Explosion d’une poudrerie à Bergerac : Des accidents fréquents sur les sites Seveso

Mercredi, huit personnes ont été blessées par « plusieurs explosions » sur le site de la poudrerie Eurenco à Bergerac (Dordogne), classé Seveso « seuil haut ». Les accidents ne sont pas rares sur les plus de 1.000 sites industriels classés Seveso en France, même si les cas graves restent limités. Si le rôle du réchauffement n’est pas établi dans cet accident, autorités et experts soulignent qu’il va falloir tenir compte de cette nouvelle réalité.

Chimie, raffinage, munitions, engrais… : la France comptait 1.302 établissements Seveso sur son territoire en 2021, dont 691 dits « seuil haut ». Ce seuil est fonction de la quantité totale de matières dangereuses présentes sur site. Cette classification des sites dangereux prend le nom de la ville italienne de Seveso, qui a connu un rejet accidentel de dioxine en 1976.

Catastrophe du site AZF

Cet accident « a incité les États européens à se doter, à travers la mise en œuvre de la directive Seveso, d’une politique commune en matière de prévention des risques industriels majeurs », rappelle le gouvernement. Cette directive a été adoptée initialement en 1982 puis révisée deux fois, la dernière version (SEVESO 3) datant de 2012.

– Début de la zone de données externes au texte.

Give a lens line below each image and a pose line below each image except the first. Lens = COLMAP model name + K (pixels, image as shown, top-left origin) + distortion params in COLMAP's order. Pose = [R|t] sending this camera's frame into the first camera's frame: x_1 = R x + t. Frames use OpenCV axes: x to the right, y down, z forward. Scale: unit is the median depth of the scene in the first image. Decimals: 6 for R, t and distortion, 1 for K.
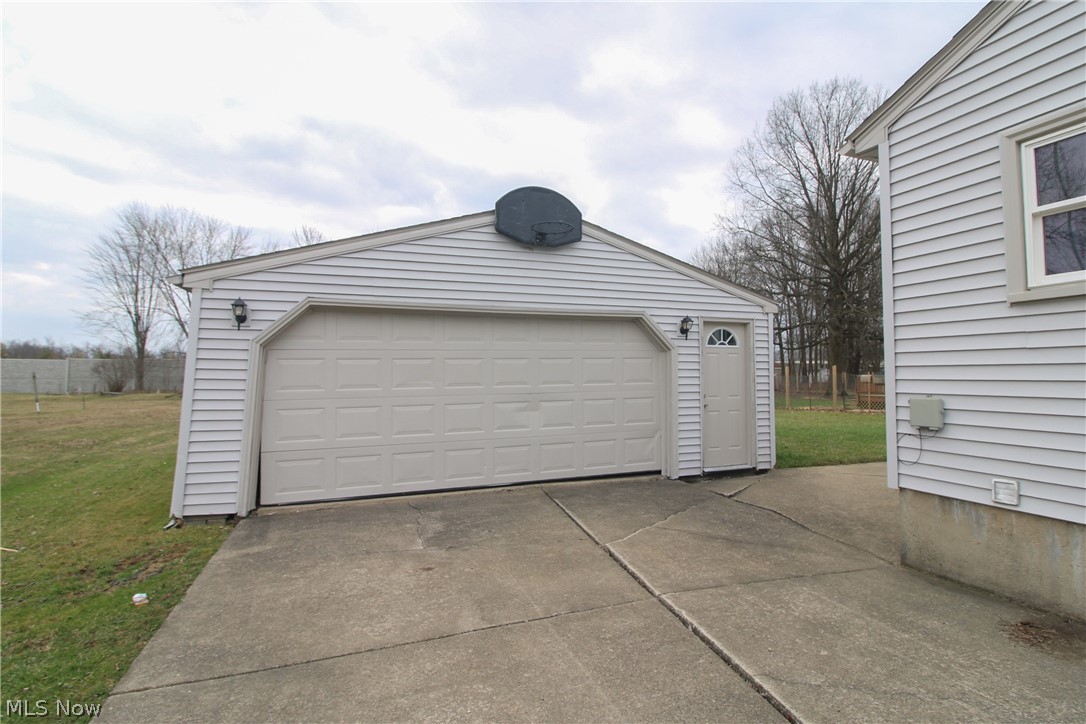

La France s’est aussi dotée d’une loi « risques » en 2003, à la suite de la catastrophe du site AZF, qui a tué 31 personnes à Toulouse en 2001. Elle s’est notamment traduite par une remise à plat de l’urbanisme existant autour des sites à haut risque – avec parfois des expropriations de riverains – et un renforcement de la réglementation.

Une demi-douzaine d’accidents majeurs par an

« Il y a eu un travail significatif effectué dans la plupart des sites Seveso, qui a pris un temps fou, pour certains 10 ou 15 ans, pour recenser tous les facteurs de risques », explique Patrick Chaskiel, chercheur spécialisé dans les risques technologiques à l’université de Toulouse. « Désormais on ne prend plus en considération un seul facteur de risque, on en prend parfois 500 ou 600 ».

« Bien qu’en légère augmentation, les accidents majeurs restent de l’ordre d’une demi-douzaine par an » dans les établissements Seveso, conclut le gouvernement dans son inventaire des accidents pour l’année 2021. Ce sont ainsi 78 accidents et 6 accidents « majeurs » qui ont été recensés l’an dernier.

Les causes profondes

Pour expliquer leur survenue dans les installations classées, l’inventaire distingue les causes premières des causes profondes. Les premières sont des écarts matériels (71 % des cas), les interventions humaines (29 % des cas) et les pertes de contrôle des procédés (23,5 % des cas).

Les causes profondes, lorsqu’elles sont identifiées, ressortent en premier lieu de l’« organisation des contrôles », « l’identification des risques » et le « choix des équipements et procédés ». Les accidents les plus graves sont toutefois beaucoup plus rares : le dernier en date est l’incendie sur le site Lubrizol à Rouen en 2019.

« Supprimer toutes les usines dangereuses »

« Pour réduire le nombre d’accidents, on a comme solution de faire se conjuguer une double pression », intérieure et extérieure à l’entreprise (associations de riverains, ONG, élus…), avance Patrick Chaskiel. « Ou alors il y a la solution radicale, qui est de supprimer toutes les usines dangereuses ! ».

« Dans les installations industrielles, les fortes chaleurs, qu’elles soient caniculaires ou supérieures aux températures observées à la même période, sont à l’origine de nombreux événements industriels, qu’elles en soient la cause ou un facteur aggravant », rappelait le Bureau d’analyse des risques et pollutions industriels (BARPI) dans une note publiée en mai. « Le principal phénomène rencontré est l’incendie », soulignait cet organisme gouvernemental.

La chaleur en cause

Dans le cas de l’accident de la poudrerie Eurenco de Bergerac mercredi, les causes ne sont toutefois pour l’instant pas avérées. « On ne peut pas dire que c’est à cause du réchauffement climatique », a indiqué jeudi le ministre de la Transition écologique, Christophe Béchu. Mais « personne ne peut nier qu’on a un réchauffement qui met à l’épreuve les Hommes, la nature et les infrastructures. Et donc que c’est toute notre procédure de prévention des risques qui doit être renforcée à l’aune de ce réchauffement », a-t-il ajouté.

« C’est un sujet mais à multiples facettes », estime Patrick Chaskiel. Il observe que la chaleur a de multiples effets, par exemple sur la capacité des ouvriers à porter des équipements de protection lourds. « La chaleur est un facteur à prendre en considération sur différents plans, pas seulement sur celui du réchauffement des matières dangereuses ; ça peut aussi être à prendre en considération sur l’organisation du travail », observe-t-il.